For the study, researchers analyzed existing Camden schools data, while consulting other databases maintained by the Camden Coalition, according to J.J. Cutuli, a senior research scientist at Nemours who was interviewed on Saturday from his home in Lower Merion. The coalition works to improve care for people with complex health and social needs.

To ascertain which students are homeless, Camden, like all school districts, sends forms home with kids that ask parents or guardians about their housing situation.

Also, teachers and staff will report to the district whenever they learn that one of their students is experiencing homelessness.

But these methods don’t necessarily identify all students who are unhoused, researchers discovered.

Suggesting other ways to mine existing school data, the study shows, for example, that analyzing student addresses might reveal that a family is living at a motel, or a shelter. “We would then talk to the families to learn their housing situation,” Cutuli said. These conversations would yield more detailed information about homelessness, he added.

Researchers used the district’s data in new ways, linking it across different social service programs, Cutuli said.

This wide range underscores the inherent difficulty of identifying and serving students experiencing homelessness, as well as the large scale of the problem.

“Schools play a vital role supporting students and their families,” said Ebony Maddox, homeless-education liaison for Camden City Schools. “But many families do not know that supports are available and school staff often do not know when families are experiencing homelessness. We need more tools to help us reach students so that homelessness does not get in the way of education.”

Cutuli said the Camden research shows homelessness patterns that probably exist elsewhere.
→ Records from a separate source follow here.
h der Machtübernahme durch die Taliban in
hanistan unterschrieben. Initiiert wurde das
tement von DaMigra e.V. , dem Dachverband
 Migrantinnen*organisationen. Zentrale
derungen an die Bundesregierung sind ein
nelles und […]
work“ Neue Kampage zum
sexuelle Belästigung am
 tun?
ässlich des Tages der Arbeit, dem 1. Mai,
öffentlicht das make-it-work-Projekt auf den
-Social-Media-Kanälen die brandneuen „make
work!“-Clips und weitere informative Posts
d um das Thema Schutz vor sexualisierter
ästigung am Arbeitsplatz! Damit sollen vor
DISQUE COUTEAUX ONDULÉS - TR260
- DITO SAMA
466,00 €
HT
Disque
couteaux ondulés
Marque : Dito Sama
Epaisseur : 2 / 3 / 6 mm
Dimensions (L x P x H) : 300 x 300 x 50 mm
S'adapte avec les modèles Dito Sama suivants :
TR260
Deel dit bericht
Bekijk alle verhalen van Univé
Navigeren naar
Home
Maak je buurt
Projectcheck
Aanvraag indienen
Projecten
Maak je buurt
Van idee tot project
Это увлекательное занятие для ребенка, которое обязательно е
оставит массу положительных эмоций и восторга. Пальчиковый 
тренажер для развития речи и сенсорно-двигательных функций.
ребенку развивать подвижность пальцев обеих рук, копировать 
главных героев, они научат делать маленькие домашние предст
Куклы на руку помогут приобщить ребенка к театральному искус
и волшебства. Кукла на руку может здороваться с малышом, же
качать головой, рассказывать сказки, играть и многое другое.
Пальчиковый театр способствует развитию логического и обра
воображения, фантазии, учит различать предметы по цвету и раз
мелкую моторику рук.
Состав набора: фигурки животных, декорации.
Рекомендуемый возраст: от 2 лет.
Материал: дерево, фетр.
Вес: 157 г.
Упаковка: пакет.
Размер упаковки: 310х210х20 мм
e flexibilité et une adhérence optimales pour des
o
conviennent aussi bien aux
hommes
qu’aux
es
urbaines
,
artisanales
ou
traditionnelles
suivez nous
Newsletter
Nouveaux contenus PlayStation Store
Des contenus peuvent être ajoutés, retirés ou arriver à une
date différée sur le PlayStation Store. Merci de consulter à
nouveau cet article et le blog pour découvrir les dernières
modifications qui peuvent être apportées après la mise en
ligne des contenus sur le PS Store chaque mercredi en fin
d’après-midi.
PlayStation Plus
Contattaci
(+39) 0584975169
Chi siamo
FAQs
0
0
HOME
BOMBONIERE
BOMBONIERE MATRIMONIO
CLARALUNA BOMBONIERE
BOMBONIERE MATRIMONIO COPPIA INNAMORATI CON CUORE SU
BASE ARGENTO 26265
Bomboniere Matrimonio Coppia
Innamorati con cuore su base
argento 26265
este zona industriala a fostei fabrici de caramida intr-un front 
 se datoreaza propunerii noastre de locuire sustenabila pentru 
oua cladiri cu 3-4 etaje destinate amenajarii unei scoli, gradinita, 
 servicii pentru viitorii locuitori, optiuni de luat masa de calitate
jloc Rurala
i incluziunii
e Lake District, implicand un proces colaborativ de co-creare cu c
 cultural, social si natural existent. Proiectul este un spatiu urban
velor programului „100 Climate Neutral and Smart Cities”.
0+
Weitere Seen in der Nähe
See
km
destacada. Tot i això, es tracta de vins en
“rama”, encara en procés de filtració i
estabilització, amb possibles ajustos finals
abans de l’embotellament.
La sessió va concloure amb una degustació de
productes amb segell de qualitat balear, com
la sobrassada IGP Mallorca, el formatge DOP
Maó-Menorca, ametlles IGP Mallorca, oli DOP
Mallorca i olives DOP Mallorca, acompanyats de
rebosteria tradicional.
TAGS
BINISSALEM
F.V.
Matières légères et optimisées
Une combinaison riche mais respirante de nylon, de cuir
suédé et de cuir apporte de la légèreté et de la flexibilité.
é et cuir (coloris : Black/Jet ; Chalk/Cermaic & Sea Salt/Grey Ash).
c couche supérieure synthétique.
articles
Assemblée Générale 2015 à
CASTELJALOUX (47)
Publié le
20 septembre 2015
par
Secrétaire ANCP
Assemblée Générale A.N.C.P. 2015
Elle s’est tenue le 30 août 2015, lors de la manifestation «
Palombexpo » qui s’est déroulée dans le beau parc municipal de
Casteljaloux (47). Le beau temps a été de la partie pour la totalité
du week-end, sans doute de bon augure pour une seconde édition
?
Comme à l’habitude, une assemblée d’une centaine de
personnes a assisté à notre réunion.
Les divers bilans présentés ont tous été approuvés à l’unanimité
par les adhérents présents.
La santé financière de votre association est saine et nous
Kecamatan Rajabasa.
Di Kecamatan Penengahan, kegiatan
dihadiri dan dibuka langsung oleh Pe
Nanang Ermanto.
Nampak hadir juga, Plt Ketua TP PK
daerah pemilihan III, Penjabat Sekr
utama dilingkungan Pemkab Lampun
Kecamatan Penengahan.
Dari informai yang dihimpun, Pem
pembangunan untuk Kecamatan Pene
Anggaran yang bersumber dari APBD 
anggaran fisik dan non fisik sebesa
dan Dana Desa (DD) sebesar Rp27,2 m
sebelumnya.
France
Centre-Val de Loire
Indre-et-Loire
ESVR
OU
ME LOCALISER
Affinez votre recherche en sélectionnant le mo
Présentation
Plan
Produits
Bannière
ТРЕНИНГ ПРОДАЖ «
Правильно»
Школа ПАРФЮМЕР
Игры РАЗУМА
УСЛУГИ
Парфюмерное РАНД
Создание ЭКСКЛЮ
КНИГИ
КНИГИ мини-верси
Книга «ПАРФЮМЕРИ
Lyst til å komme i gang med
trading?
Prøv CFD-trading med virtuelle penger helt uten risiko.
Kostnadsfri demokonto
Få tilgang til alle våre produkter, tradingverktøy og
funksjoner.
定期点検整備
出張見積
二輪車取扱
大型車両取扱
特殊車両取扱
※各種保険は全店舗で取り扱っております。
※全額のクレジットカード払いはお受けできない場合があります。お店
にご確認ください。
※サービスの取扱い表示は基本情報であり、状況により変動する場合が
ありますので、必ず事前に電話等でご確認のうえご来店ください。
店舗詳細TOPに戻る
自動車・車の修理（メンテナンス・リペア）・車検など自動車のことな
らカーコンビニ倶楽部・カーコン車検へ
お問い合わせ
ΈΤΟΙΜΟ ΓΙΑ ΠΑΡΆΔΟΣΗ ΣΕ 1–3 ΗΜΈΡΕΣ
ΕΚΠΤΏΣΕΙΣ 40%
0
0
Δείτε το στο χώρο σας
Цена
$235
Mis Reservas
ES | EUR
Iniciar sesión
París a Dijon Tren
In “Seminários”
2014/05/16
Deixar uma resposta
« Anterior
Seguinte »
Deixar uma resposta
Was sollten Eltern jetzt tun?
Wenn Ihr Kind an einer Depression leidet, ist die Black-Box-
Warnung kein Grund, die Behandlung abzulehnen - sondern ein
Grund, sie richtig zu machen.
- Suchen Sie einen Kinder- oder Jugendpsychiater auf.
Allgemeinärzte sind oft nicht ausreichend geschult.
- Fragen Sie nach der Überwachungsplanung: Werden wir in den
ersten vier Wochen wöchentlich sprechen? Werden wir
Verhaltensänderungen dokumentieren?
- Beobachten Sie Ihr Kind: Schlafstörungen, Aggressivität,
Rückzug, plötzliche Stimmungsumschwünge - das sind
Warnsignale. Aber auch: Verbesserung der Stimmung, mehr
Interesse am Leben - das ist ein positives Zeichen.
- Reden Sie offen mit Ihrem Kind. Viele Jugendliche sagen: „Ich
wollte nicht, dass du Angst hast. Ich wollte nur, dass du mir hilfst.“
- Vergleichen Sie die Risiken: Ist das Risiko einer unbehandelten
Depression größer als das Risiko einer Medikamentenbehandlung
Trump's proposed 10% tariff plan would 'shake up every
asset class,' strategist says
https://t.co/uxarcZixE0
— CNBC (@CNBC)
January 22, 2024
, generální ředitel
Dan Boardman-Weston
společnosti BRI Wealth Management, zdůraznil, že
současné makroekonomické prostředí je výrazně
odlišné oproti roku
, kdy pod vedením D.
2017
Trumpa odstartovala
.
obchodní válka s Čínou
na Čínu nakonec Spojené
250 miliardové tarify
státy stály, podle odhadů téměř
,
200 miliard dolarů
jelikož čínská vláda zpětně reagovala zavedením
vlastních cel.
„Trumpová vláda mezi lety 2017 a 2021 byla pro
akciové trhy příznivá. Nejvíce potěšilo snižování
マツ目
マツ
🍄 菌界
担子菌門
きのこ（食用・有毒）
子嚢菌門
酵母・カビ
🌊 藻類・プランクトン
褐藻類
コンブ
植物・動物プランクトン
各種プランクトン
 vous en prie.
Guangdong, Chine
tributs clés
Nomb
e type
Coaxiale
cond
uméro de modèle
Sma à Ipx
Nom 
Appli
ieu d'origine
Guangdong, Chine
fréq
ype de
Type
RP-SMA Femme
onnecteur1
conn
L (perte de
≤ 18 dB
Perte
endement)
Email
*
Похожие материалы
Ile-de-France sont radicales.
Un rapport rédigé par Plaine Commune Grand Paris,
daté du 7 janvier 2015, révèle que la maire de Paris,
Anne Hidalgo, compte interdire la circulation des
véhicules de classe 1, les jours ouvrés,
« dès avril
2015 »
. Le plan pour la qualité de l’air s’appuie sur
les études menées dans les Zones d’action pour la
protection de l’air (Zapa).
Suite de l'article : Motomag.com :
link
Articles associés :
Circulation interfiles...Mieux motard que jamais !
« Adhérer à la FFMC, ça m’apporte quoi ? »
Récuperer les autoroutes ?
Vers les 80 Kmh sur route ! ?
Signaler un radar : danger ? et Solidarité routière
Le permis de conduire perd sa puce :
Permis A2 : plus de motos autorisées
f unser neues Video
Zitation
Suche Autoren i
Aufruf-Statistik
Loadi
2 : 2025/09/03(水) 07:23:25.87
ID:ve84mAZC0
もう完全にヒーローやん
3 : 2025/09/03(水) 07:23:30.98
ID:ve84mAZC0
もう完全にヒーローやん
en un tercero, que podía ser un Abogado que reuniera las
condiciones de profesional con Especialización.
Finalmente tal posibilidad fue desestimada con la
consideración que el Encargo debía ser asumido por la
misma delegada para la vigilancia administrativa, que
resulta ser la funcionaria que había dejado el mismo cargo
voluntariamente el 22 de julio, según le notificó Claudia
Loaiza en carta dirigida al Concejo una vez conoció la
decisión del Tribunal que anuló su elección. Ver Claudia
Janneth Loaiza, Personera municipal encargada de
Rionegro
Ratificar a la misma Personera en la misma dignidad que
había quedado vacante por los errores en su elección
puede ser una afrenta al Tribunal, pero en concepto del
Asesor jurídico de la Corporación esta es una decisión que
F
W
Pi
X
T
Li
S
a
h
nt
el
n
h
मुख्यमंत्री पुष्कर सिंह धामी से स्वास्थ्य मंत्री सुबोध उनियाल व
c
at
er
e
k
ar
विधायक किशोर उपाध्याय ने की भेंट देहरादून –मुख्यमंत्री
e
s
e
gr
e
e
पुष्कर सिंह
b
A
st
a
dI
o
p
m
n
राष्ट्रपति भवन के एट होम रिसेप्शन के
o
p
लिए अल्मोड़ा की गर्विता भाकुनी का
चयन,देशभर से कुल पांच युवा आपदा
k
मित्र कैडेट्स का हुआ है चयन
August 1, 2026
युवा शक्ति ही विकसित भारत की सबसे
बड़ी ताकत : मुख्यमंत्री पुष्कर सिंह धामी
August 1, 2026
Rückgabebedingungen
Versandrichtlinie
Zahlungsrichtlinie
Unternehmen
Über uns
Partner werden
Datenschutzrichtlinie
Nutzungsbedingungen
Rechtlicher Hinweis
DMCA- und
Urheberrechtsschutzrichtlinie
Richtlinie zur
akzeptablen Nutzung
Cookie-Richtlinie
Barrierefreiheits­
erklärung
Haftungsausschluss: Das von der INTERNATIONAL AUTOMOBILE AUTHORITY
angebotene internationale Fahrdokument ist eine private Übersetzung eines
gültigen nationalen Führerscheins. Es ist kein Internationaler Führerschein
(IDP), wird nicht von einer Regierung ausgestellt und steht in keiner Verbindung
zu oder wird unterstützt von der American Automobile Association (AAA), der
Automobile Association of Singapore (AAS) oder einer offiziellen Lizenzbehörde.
There are an estimated 1.2 million school children experiencing homelessness nationwide.

“While more research is necessary,” he said, “there’s a good possibility that many other school districts have considerably under-identified the number of children who meet the federal definition of homelessness.

“These findings hold the potential to reach hundreds more students experiencing homelessness in Camden alone and, if this research were applied more broadly, could find a large number of children are not receiving the support they need.”